---- Supplied material

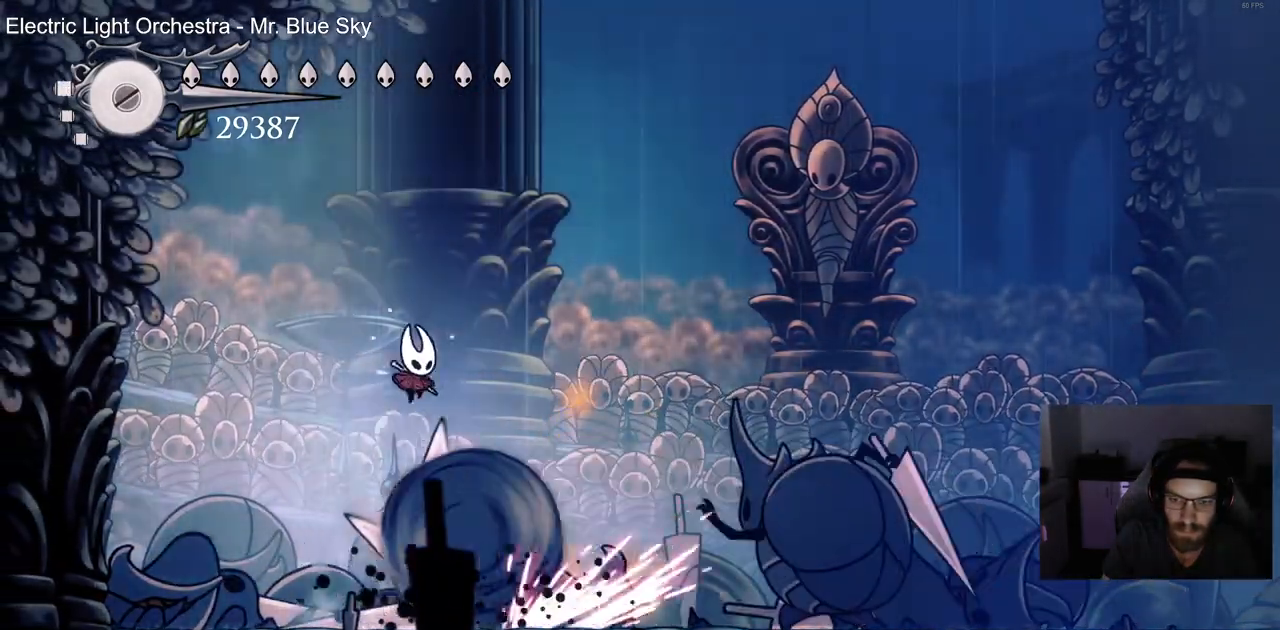
{"dt_ms": 500, "buttons": ["CROSS", "SQUARE", "DPAD_DOWN", "DPAD_RIGHT"], "left_stick": "center", "right_stick": "center", "events": [[300, "DPAD_DOWN", "down"], [367, "SQUARE", "down"]]}
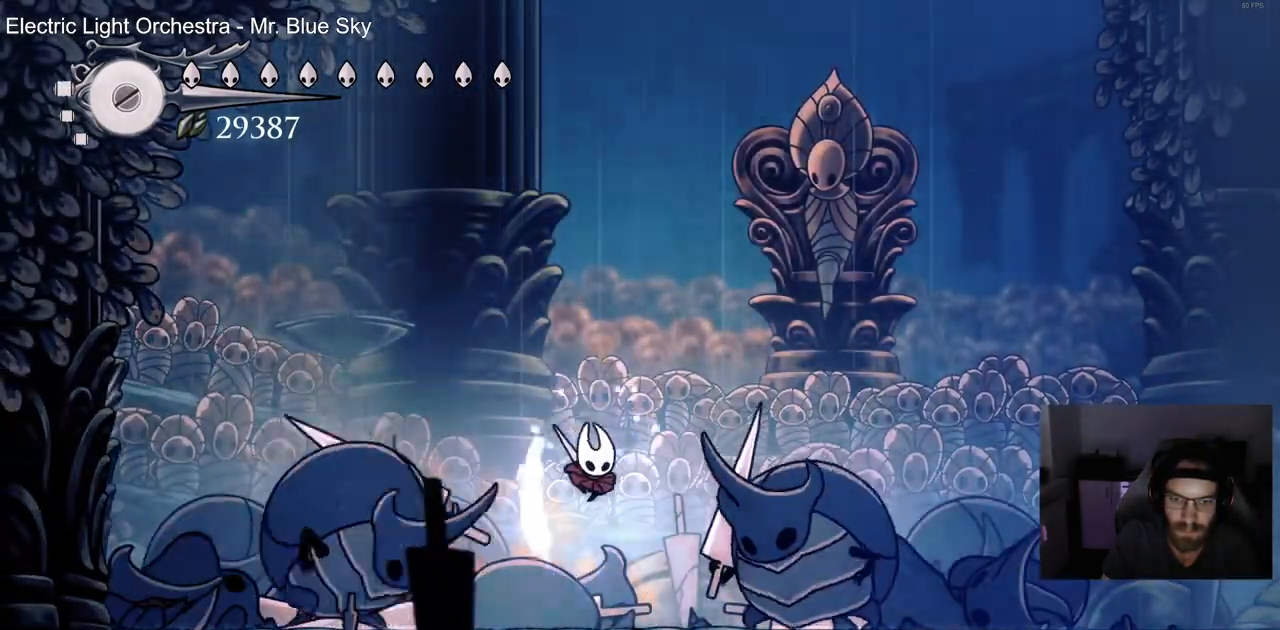
{"dt_ms": 500, "buttons": [], "left_stick": "center", "right_stick": "center", "events": [[33, "SQUARE", "up"], [83, "DPAD_RIGHT", "up"], [100, "DPAD_DOWN", "up"], [183, "DPAD_LEFT", "down"], [233, "DPAD_LEFT", "up"], [283, "DPAD_RIGHT", "down"], [333, "SQUARE", "down"], [417, "DPAD_RIGHT", "up"], [467, "CROSS", "up"], [467, "SQUARE", "up"]]}
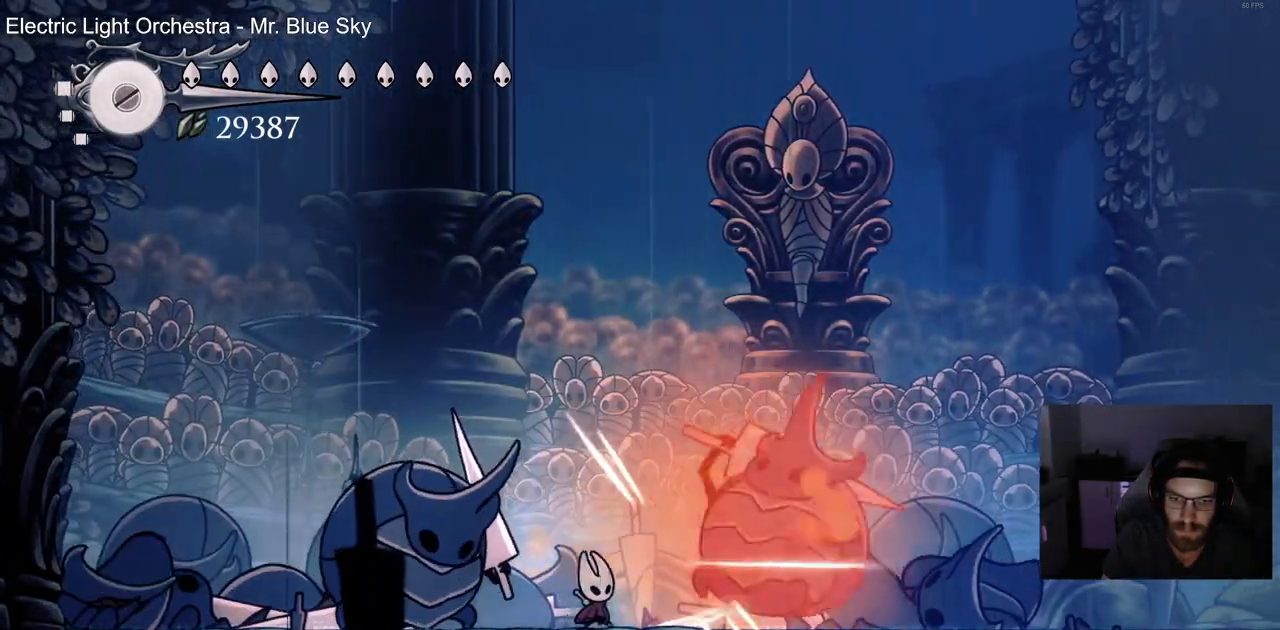
{"dt_ms": 500, "buttons": ["CROSS", "DPAD_DOWN", "DPAD_RIGHT"], "left_stick": "center", "right_stick": "center", "events": [[133, "CROSS", "down"], [200, "DPAD_DOWN", "down"], [200, "DPAD_RIGHT", "down"]]}
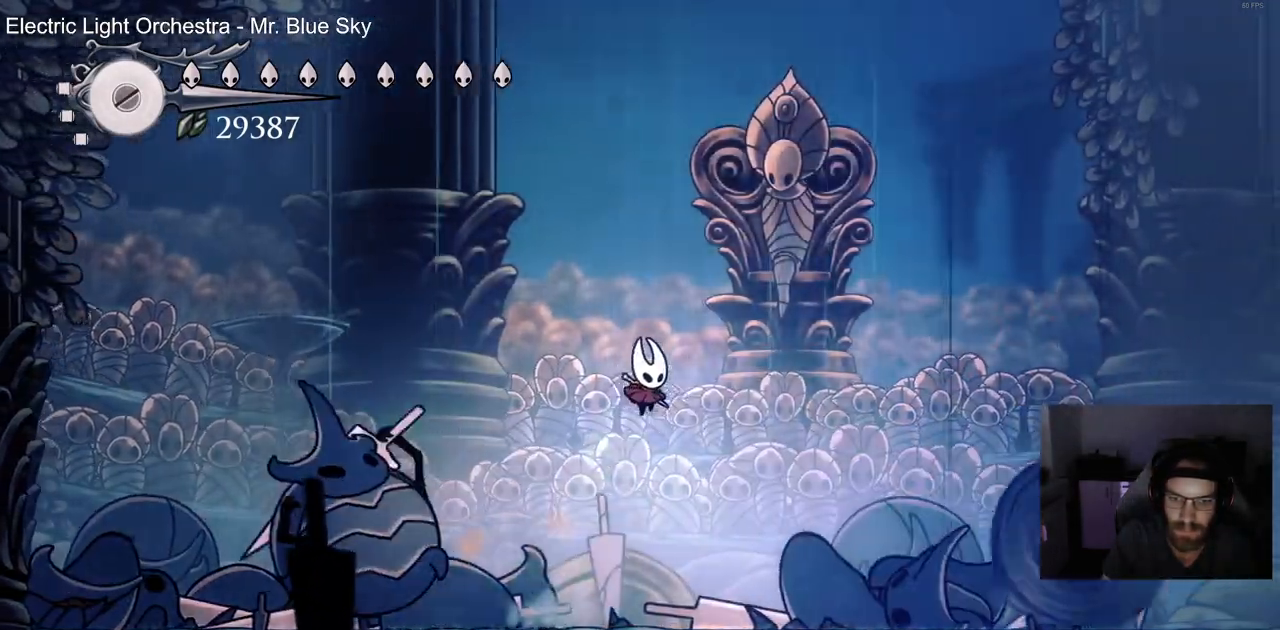
{"dt_ms": 500, "buttons": ["CROSS", "DPAD_LEFT"], "left_stick": "up", "right_stick": "center", "events": [[133, "DPAD_DOWN", "up"], [250, "DPAD_DOWN", "down"], [350, "DPAD_RIGHT", "up"], [367, "DPAD_LEFT", "down"], [400, "DPAD_DOWN", "up"], [417, "left_stick", "up"]]}
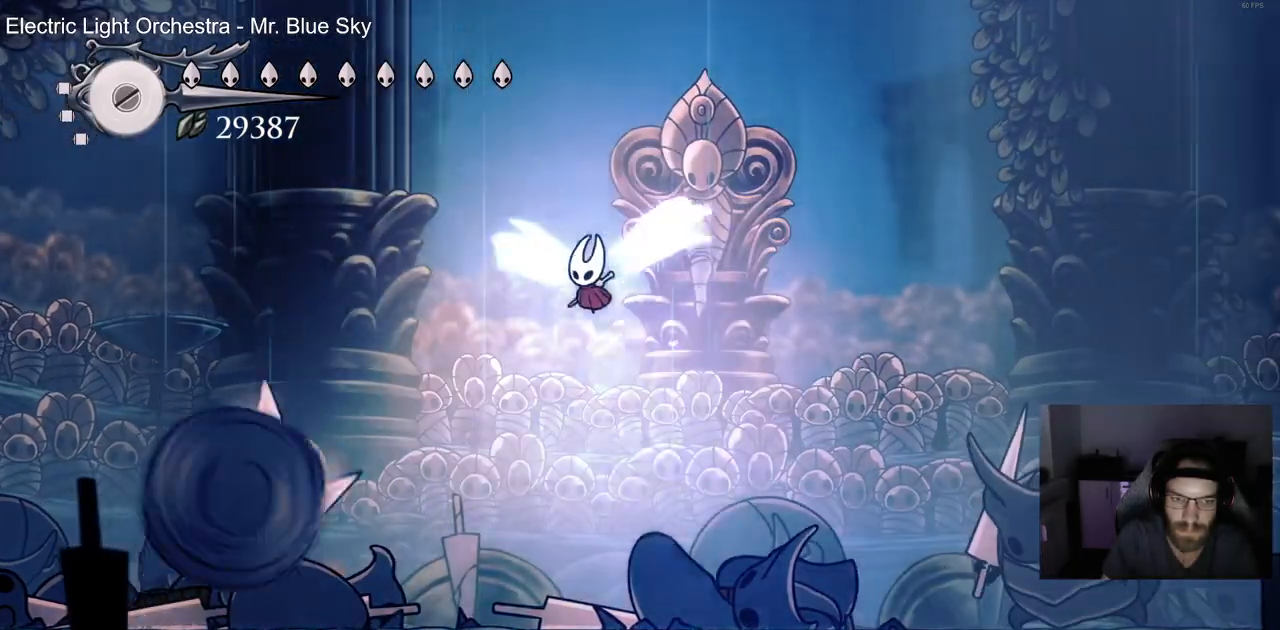
{"dt_ms": 500, "buttons": ["R2", "DPAD_LEFT"], "left_stick": "up", "right_stick": "center", "events": [[17, "DPAD_DOWN", "down"], [50, "DPAD_DOWN", "up"], [50, "DPAD_RIGHT", "down"], [117, "DPAD_LEFT", "up"], [150, "CROSS", "up"], [317, "DPAD_DOWN", "down"], [333, "DPAD_DOWN", "up"], [350, "DPAD_LEFT", "down"], [417, "DPAD_RIGHT", "up"], [467, "R2", "down"]]}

--------

#### Directions for this task:
The records above must be returned exactly, with each picture omitted.

#### Response to this task:
{"dt_ms": 500, "buttons": ["CROSS", "SQUARE", "DPAD_DOWN", "DPAD_RIGHT"], "left_stick": "center", "right_stick": "center", "events": [[300, "DPAD_DOWN", "down"], [367, "SQUARE", "down"]]}
{"dt_ms": 500, "buttons": [], "left_stick": "center", "right_stick": "center", "events": [[33, "SQUARE", "up"], [83, "DPAD_RIGHT", "up"], [100, "DPAD_DOWN", "up"], [183, "DPAD_LEFT", "down"], [233, "DPAD_LEFT", "up"], [283, "DPAD_RIGHT", "down"], [333, "SQUARE", "down"], [417, "DPAD_RIGHT", "up"], [467, "CROSS", "up"], [467, "SQUARE", "up"]]}
{"dt_ms": 500, "buttons": ["CROSS", "DPAD_DOWN", "DPAD_RIGHT"], "left_stick": "center", "right_stick": "center", "events": [[133, "CROSS", "down"], [200, "DPAD_DOWN", "down"], [200, "DPAD_RIGHT", "down"]]}
{"dt_ms": 500, "buttons": ["CROSS", "DPAD_LEFT"], "left_stick": "up", "right_stick": "center", "events": [[133, "DPAD_DOWN", "up"], [250, "DPAD_DOWN", "down"], [350, "DPAD_RIGHT", "up"], [367, "DPAD_LEFT", "down"], [400, "DPAD_DOWN", "up"], [417, "left_stick", "up"]]}
{"dt_ms": 500, "buttons": ["R2", "DPAD_LEFT"], "left_stick": "up", "right_stick": "center", "events": [[17, "DPAD_DOWN", "down"], [50, "DPAD_DOWN", "up"], [50, "DPAD_RIGHT", "down"], [117, "DPAD_LEFT", "up"], [150, "CROSS", "up"], [317, "DPAD_DOWN", "down"], [333, "DPAD_DOWN", "up"], [350, "DPAD_LEFT", "down"], [417, "DPAD_RIGHT", "up"], [467, "R2", "down"]]}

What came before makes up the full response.